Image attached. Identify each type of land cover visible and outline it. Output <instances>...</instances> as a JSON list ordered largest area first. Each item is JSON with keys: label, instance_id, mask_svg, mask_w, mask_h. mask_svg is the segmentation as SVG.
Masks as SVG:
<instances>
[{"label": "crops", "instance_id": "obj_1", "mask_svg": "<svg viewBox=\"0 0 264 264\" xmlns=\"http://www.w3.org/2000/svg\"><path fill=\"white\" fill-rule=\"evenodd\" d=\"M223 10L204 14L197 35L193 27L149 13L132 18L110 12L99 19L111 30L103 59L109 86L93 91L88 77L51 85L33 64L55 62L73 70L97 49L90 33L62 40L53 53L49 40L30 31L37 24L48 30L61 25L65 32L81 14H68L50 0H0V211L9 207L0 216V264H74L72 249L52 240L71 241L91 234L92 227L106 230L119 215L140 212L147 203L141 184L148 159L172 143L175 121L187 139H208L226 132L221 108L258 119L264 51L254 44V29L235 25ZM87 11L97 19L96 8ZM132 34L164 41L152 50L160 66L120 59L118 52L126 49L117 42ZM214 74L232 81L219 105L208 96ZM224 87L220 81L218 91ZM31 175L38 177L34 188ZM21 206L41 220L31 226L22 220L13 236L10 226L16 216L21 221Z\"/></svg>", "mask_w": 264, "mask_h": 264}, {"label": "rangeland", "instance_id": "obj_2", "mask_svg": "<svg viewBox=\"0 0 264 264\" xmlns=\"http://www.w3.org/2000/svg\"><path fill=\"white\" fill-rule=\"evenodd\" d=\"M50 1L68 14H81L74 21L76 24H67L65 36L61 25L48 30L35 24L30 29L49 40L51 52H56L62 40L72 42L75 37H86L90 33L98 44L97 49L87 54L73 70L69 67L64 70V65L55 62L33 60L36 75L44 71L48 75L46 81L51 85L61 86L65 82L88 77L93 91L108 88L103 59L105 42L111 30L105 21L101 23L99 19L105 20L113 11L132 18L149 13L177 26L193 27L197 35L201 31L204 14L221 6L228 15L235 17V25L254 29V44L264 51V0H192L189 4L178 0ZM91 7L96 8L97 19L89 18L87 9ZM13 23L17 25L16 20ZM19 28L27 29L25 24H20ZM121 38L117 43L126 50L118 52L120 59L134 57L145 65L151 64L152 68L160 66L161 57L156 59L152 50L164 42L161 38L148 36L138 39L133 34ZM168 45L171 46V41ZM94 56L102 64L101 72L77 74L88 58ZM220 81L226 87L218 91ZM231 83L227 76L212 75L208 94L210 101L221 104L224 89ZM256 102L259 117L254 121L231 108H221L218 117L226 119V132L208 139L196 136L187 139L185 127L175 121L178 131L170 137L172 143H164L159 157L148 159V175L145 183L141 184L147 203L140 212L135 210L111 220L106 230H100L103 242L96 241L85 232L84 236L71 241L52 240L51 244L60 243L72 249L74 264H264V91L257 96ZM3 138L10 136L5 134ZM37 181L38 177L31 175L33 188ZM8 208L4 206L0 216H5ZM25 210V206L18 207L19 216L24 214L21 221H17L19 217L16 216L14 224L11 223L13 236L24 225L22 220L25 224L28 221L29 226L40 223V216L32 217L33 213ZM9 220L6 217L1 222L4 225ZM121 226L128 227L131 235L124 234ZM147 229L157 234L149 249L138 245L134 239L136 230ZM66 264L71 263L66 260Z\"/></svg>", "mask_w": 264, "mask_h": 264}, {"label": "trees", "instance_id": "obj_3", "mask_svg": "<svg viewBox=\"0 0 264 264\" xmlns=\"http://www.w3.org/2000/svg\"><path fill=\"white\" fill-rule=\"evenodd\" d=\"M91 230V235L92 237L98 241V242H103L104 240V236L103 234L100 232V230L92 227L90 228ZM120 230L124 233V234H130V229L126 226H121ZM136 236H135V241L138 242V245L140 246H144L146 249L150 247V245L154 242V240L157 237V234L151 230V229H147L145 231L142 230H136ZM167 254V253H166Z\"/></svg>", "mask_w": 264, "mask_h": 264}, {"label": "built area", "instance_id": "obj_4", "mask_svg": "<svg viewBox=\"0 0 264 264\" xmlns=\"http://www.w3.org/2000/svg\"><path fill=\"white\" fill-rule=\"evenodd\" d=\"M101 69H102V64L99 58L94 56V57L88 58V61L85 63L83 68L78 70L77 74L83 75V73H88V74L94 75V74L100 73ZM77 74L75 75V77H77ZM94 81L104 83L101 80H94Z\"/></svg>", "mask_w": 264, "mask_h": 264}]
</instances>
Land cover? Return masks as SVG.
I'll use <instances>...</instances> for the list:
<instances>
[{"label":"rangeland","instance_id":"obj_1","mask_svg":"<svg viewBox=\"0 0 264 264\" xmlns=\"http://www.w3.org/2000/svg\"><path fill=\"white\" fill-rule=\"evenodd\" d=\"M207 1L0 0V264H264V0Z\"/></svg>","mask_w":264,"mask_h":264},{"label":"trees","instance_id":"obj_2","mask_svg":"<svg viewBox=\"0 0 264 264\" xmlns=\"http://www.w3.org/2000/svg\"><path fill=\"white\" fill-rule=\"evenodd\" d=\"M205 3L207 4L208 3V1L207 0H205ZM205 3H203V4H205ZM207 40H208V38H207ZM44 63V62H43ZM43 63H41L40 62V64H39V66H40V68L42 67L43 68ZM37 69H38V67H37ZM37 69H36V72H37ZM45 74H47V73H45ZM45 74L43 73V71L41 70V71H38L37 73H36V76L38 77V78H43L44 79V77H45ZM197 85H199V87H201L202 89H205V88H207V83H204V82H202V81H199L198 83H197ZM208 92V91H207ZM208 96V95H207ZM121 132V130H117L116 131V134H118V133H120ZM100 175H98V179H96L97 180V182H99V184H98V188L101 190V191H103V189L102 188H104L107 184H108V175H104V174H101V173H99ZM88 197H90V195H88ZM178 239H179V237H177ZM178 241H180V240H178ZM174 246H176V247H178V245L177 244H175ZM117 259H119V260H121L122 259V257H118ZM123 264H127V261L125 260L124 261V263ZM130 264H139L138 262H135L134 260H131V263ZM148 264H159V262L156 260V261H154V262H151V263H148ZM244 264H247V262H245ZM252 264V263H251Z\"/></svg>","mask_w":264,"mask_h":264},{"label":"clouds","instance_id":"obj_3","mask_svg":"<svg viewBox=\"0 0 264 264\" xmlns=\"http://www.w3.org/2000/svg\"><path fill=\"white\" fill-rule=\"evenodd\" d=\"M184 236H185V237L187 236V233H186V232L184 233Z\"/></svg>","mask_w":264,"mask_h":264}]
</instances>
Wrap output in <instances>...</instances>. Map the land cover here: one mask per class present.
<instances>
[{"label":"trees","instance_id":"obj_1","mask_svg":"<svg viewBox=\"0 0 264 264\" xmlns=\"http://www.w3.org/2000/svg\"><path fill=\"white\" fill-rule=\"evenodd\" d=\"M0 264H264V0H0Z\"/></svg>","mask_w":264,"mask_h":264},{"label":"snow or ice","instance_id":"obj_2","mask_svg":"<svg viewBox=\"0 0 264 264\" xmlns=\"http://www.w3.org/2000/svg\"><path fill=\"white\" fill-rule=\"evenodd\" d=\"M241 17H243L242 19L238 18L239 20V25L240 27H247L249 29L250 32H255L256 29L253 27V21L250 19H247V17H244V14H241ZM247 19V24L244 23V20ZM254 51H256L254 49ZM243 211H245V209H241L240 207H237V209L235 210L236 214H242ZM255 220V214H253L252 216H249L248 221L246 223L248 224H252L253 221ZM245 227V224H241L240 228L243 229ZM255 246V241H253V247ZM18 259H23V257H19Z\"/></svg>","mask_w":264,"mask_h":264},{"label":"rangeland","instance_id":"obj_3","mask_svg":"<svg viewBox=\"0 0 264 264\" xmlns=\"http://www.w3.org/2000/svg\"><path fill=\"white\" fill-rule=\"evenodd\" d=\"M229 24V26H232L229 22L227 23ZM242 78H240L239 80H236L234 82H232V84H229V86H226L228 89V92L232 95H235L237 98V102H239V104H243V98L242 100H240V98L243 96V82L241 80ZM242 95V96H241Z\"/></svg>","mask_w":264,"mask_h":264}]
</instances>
════════════════════
Report every line of the rows that contains the word "list", copying each line in full.

Image attached. Identify each type of land cover visible and outline it. Output <instances>...</instances> as a JSON list ordered largest area first. Each item is JSON with keys: label, instance_id, mask_svg, mask_w, mask_h. mask_svg is the segmentation as SVG.
I'll use <instances>...</instances> for the list:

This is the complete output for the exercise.